The 53rd Wing at Eglin Air Force Base, Fla., will be conducting operational tests of the F-15EX fighter jet, which features upgraded computing, sensors and weapons. Northern Edge will be the “first look at large force integration” for the new jet, including with fifth-generation F-35 stealth fighters, the Air Force said in a news release Thursday.
The exercise comes on the heels of the public release in March of the Army’s Arctic strategy, the end goal of which is to train and equip soldiers to operate and fight in extreme cold for extended periods with minimal outside support.
Northern Edge is a chance for the joint force to “put all of the pieces of the puzzle together for the big picture and allow our younger generations in the armed services to experience what future conflict could feel like and the complexities associated with it,” Air Force Lt. Col. Mike Boyer, lead planner for the Indo-Pacific Command exercise, told reporters during a March 31 conference call.
“Typically training happens within units in their own services, so an Air Force squadron will train with other Air Force squadrons either at its regional base or somewhere nearby,” Boyer said. “But you never really get the volume or complexity that you would expect to see in a modern-day conflict.”
The exercise is intended to increase the nation’s combat readiness and the ability for the four services to work together in an actual conflict.
It is an opportunity to experiment with joint-force concepts now being implemented by the various services, Boyer said.
Among the concepts being refined are the Air Force’s agile combat employment, which uses a hub-and-spoke network that allows airmen to deploy and maneuver more rapidly; the Defense Department’s joint all-domain command and control, the goal of which is to connect all sensors within the armed forces into a single network; and the all-domain operation centers, which the Army is developing to support the DOD command-and-control concept.
“Integrate all the way,” Boyer said. “It’s what we’ve been working on for the last year.”
Boyer declined to talk to reporters about specific training scenarios, but he said they reflect in part real-world current events.

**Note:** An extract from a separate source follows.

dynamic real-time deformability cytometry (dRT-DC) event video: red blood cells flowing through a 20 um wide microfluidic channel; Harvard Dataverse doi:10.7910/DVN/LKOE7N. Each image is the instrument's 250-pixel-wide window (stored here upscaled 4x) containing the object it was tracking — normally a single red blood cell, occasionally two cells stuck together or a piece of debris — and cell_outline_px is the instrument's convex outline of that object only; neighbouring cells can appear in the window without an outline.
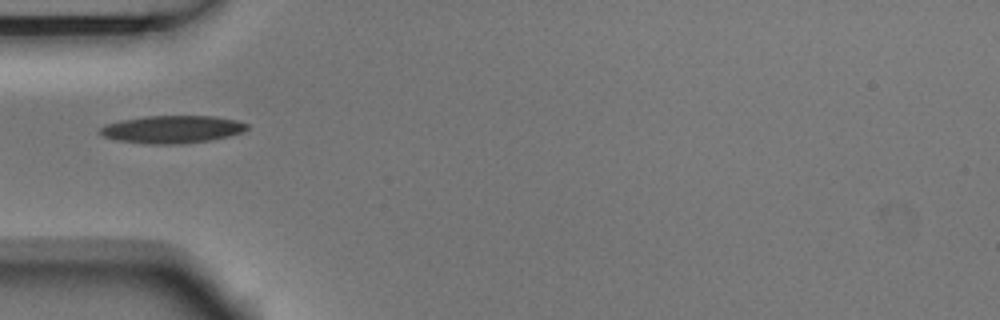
{"species": "Egyptian fruit bat (a non-hibernating species)", "species_latin": "Rousettus aegyptiacus", "temperature_condition": "room temperature", "stored_images_in_passage": 1, "camera_frame_rate_fps": 3000, "um_per_image_px": 0.085, "animal": {"sex": "male"}, "frame": {"image": 1, "passage_image": 1, "time_ms": 0.0, "image_size_px": [1000, 320], "cell_outline_px": [[248, 128], [240, 132], [228, 136], [212, 140], [184, 144], [148, 144], [116, 140], [100, 136], [96, 132], [96, 128], [104, 124], [120, 120], [144, 116], [216, 116], [236, 120], [248, 124]], "centroid_in_image_um": [14.53, 10.99], "position_along_channel_um": 70.5, "area_um2": 24.1}}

“The scenarios that we do build account for any modern capabilities potential adversaries will have out there,” Boyer said. “You need to put together the big picture. Alaska is really the premier spot that allows INDOPACOM’s joint force and other elements of our forces in the continental United States to come up to Alaska and test out tactics that give us the competitive and the deterrent edge in modern warfare.”
Major Navy units participating in the exercise are the Theodore Roosevelt Carrier Strike Group and Carrier Air Wing 11 and also the Makin Island Amphibious Ready Group and embarked 15th Marine Expeditionary Unit.
Participating from Joint Base Elmendorf-Richardson in Alaska are the 25th Infantry Division’s 4th Infantry Brigade Combat Team (Airborne) and 3rd Expeditionary Air and Space Task Force.
Soldiers from the 17th Field Artillery Brigade at Joint Base Lewis-McChord are also joining the drills.